Propagating microwave photons in waveguides couple well to superconducting qubits and mediate long-range interactions between distant qubits causing the emergence of collective states due to interference effects [1]. Of particular interest are dark or subradiant states, which are protected from decoherence as they decouple from the waveguide environment and thus exhibit long lifetimes. This makes them promising candidates for photon storage, excitation transfer and photon-photon gates [2].

However, the protection from decoherence comes with a caveat that the control of such states is challenging. Only recently, a collective dark state formed by two transmon pairs, each pair also exhibiting a local dark state, was probed experimentally by exciting selectively through individual drive ports in a rectangular waveguide [3].
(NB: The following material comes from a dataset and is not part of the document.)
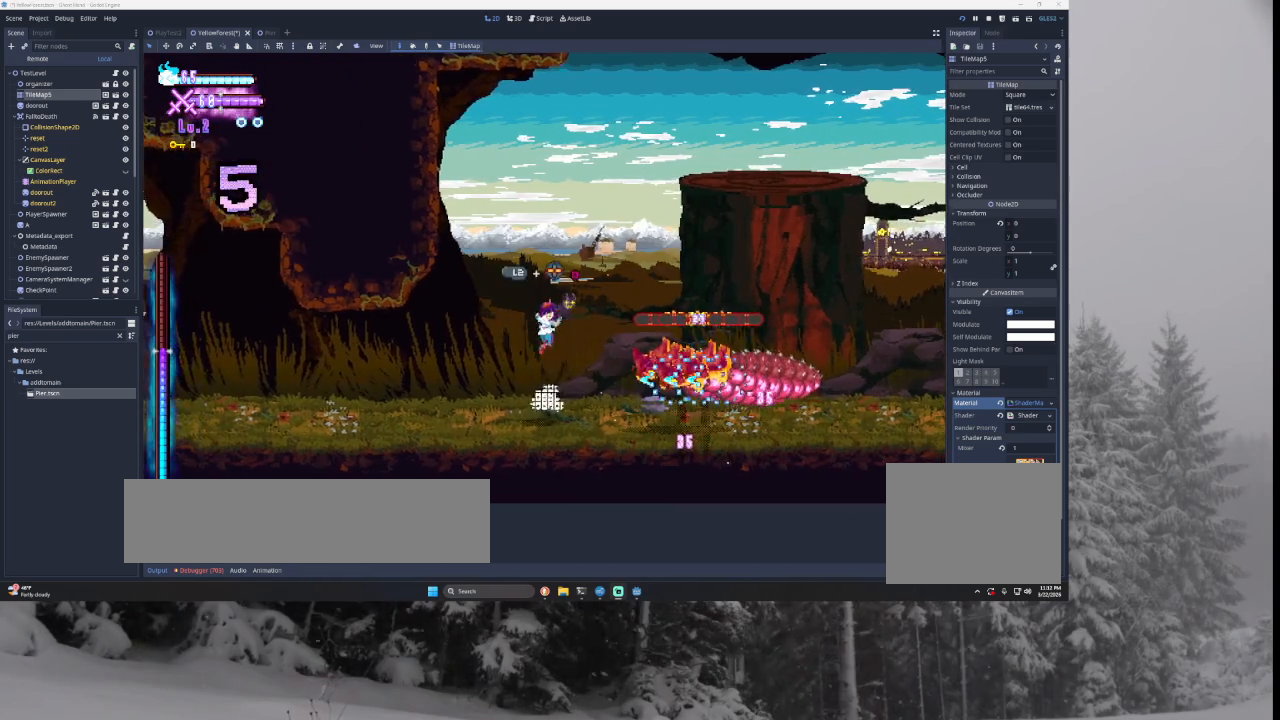
{"buttons": ["TRIANGLE"], "left_stick": "center", "right_stick": "center", "events": [[67, "SQUARE", "down"], [133, "left_stick", "left"], [233, "SQUARE", "up"], [400, "TRIANGLE", "down"], [500, "left_stick", "center"]]}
To extend the system to larger arrays of transmon qubits [2,4], we are working on a planar implementation. The goal is to have 8 Transmon qubits, coupled to a coplanar waveguide. The qubits will be spaced out by a distance that corresponds to half of the emission wavelength. In such a system it will be possible to create subradiant states with up to four excitations [2].

References

[1] Sheremet, A. S., et al. Rev. Mod. Phys. 95, 015002 (2023)

[2] Holzinger, R., et al., Phys. Rev. Let. 129, 253601 (2022)

[3] Zanner, M., et al., Nature Physics 18, 538-543 (2022)

[4] Orell, T., et al. Phys. Rev. A 105.6, 063701 (2022)